Inside an Anvil onboarding

At Antimetal, we build systems that run production for a team. To operate autonomously inside someone else's environment, we have to understand their setup deeply, which means:

  • We need to be code-aware
  • We need to be infrastructure-aware
  • We need to be business-aware

Code is the part most AI tools already handle. The harder and more valuable work, at least for us, is understanding a customer's infrastructure and business, so that's where Anvil spends most of its effort. The data that Anvil is most focused on during the onboarding process are:

  • Qualitative details about a customer's environment, offered directly by them or solicited by us
  • Sector- and vertical-specific tech stack properties
  • Business operations and process knowledge, shared at the customer's discretion
  • User-specific information, sourced through the customer directly and data they offer us via Github and their known org charts
  • Software integration and observability vendor access

Consequently, this informs the 5-stage pipeline that Anvil works through:

  • Scope: Anvil reviews the customer's business and user-enrichment data and produces a structured profile of who they are and what they need, including the sector- and vertical-specific properties of their tech stack.
  • Configure: It then determines how those integrations connect, whether through MCP or REST-based clients, how they're instrumented, what policies apply, and how the customer wants to be notified.
  • Secure: Anvil audits every one of the customer's integration surfaces, data sources, and connected accounts, pairing automated checks with a human-driven manual review.
  • Verify: Anvil runs the customer-specific eval and validation suites automatically, then a person reviews the results and adds or adjusts tests as needed. This is where the most work happens, since the infrastructure intelligence we sell depends on getting it right.
  • Launch: Anvil runs a final set of product fidelity checks and presents a "packaged" experience ready for a human on our team to handoff to the customer.

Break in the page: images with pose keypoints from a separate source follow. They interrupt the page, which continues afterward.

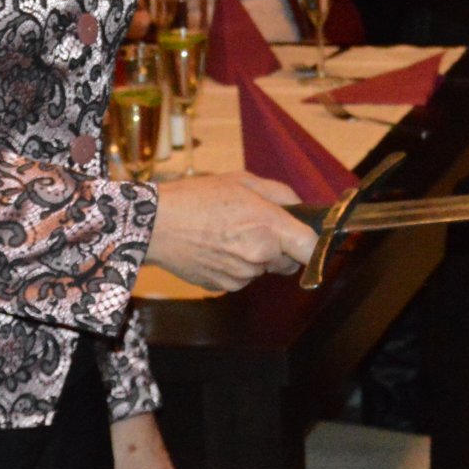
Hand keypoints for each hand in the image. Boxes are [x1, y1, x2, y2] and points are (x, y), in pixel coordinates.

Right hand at [147, 172, 318, 290]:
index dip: (315, 245)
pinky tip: (215, 248)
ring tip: (227, 234)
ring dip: (256, 257)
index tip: (310, 239)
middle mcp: (258, 257)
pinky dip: (235, 266)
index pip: (311, 248)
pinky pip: (242, 278)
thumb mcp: (242, 181)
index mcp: (268, 227)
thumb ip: (279, 193)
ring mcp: (241, 276)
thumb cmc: (196, 197)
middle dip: (280, 247)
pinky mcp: (224, 287)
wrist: (154, 225)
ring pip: (263, 270)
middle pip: (289, 261)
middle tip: (255, 226)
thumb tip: (298, 207)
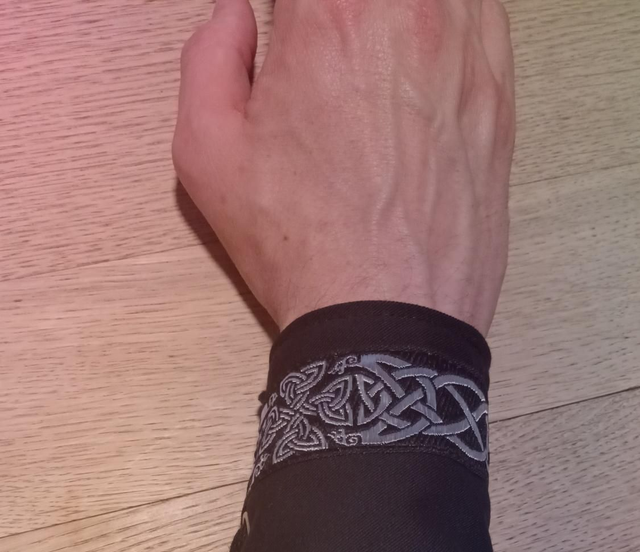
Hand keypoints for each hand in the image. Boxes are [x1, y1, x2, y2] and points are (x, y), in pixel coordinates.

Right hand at [173, 0, 514, 335]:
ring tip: (368, 50)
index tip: (282, 29)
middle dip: (338, 11)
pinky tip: (420, 46)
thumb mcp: (207, 153)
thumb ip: (209, 56)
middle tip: (320, 46)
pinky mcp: (499, 97)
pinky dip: (448, 17)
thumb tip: (234, 13)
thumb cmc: (302, 244)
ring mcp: (466, 52)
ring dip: (392, 14)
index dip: (290, 7)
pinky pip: (484, 13)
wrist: (384, 319)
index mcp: (331, 13)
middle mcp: (410, 13)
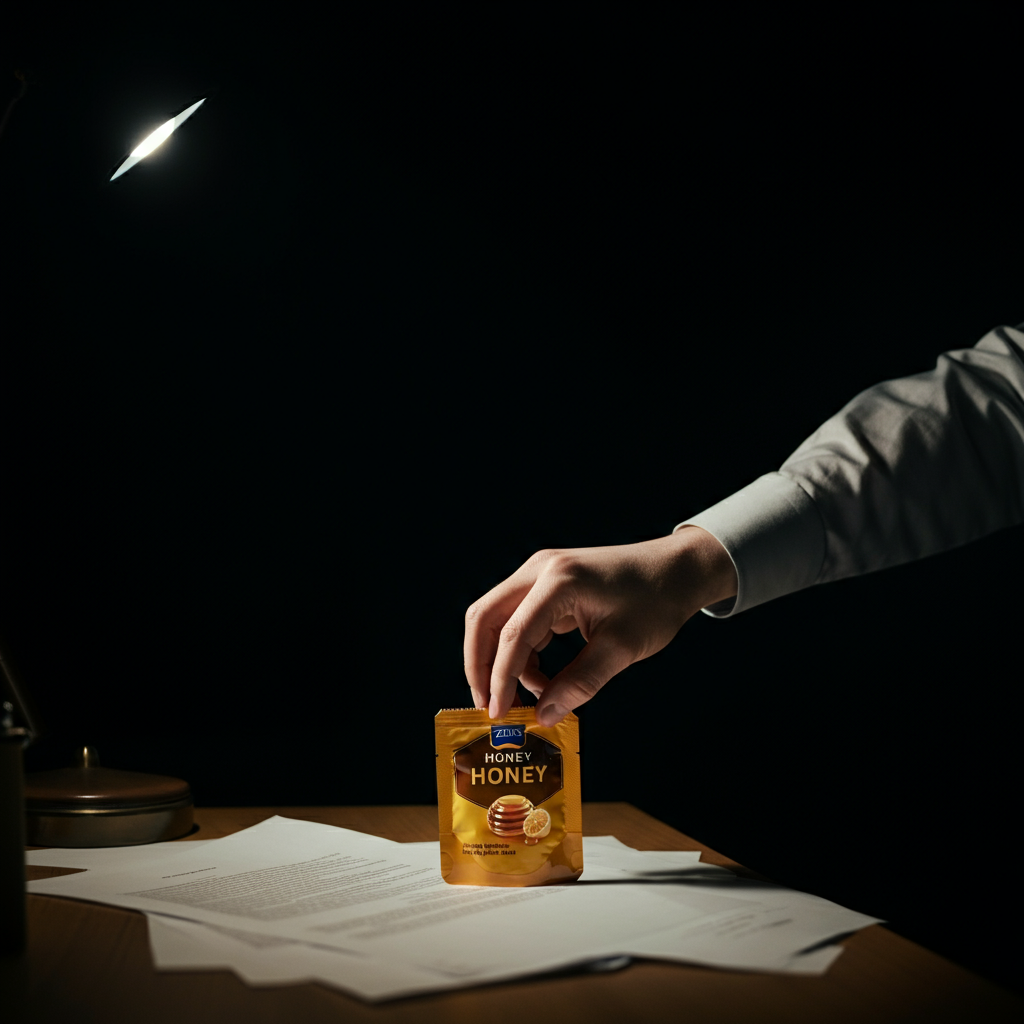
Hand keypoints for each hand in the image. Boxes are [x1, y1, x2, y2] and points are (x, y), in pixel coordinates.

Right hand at [463, 527, 737, 724]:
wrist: (676, 569)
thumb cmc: (656, 602)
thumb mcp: (621, 648)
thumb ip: (580, 683)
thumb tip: (544, 715)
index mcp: (559, 581)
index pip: (513, 633)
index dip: (500, 678)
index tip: (498, 714)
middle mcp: (540, 570)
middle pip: (486, 617)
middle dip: (481, 664)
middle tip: (489, 706)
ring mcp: (540, 573)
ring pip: (497, 618)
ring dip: (501, 659)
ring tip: (526, 698)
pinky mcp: (546, 583)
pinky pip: (518, 618)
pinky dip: (521, 651)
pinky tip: (540, 679)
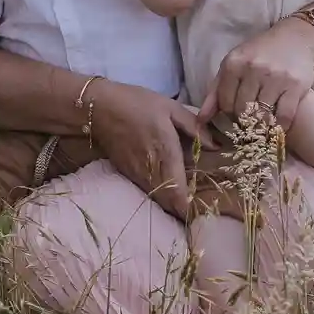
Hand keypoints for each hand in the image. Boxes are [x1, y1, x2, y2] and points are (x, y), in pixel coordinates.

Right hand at [88, 81, 211, 219]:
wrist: (98, 108)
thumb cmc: (136, 104)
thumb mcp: (169, 107)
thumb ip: (193, 127)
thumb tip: (214, 145)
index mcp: (166, 151)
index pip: (178, 191)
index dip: (189, 207)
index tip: (201, 210)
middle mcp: (152, 168)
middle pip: (169, 201)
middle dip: (184, 209)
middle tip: (199, 207)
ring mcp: (137, 174)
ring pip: (158, 198)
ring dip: (172, 203)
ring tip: (186, 201)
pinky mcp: (128, 173)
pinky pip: (148, 190)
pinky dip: (160, 194)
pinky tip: (168, 189)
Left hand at [200, 15, 313, 130]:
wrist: (294, 38)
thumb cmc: (259, 53)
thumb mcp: (233, 65)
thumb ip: (215, 92)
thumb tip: (201, 119)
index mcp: (234, 64)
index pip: (225, 103)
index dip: (229, 113)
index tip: (236, 114)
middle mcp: (254, 69)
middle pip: (243, 110)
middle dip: (245, 120)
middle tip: (250, 121)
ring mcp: (276, 78)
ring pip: (262, 116)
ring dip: (261, 125)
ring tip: (262, 124)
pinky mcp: (296, 86)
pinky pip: (284, 116)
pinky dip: (279, 127)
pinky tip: (277, 126)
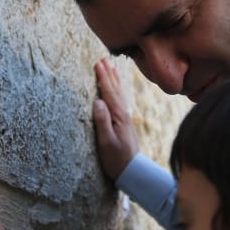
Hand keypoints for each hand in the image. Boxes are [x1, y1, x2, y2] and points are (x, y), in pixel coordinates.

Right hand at [92, 57, 138, 181]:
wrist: (131, 170)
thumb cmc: (116, 159)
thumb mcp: (106, 143)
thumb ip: (102, 122)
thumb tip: (98, 102)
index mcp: (118, 117)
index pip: (109, 93)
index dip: (103, 78)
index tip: (98, 64)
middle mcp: (123, 114)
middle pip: (115, 90)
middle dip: (109, 74)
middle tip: (103, 59)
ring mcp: (125, 118)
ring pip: (119, 94)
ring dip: (114, 80)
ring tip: (111, 67)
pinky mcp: (124, 122)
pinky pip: (121, 100)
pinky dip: (118, 90)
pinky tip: (116, 88)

Changing how new features are developed

Reducing or eliminating the amount of time spent by our team on a task or process is the first thing a good internal tool does. However, the most important thing an internal tool can do is to grow our abilities and make us better at our own craft. Anvil has done both.

The clearest example is how we build new features. To power Anvil's Configure and Verify stages, we've created sandboxed shadow traffic environments to run our product against live customer events. Because of that, any new prototype is tested against real, bounded conditions well before it reaches a design partner.

Our launches have become a lot more reliable as a result, and because this kind of testing no longer takes much effort, we run far more experiments than we used to. A strong and growing product team is built on the back of continuous experimentation, and we've found ourselves accruing valuable product development experience at a many times faster rate since we built Anvil.

How Anvil changes feature development

What this has meant for us

The most measurable change has been speed. On our most complicated onboardings, the kind that used to eat days of an engineer's time, Anvil has cut the hands-on work by around 80%.

The bigger change is harder to put a number on. Onboarding a customer used to carry a heavy coordination tax. The work was scattered across people and tools, much of it living in a few engineers' heads, with a low bus factor. Now that all of it runs through Anvil, the knowledge sits in one place and stays visible to the whole team.

Building Anvil taught us that forward-deployed engineering does have a real place, but it comes much later than most companies think, after you've automated as much of the work as you can. For a technology company, putting that automation off slows down both your engineers and your customers.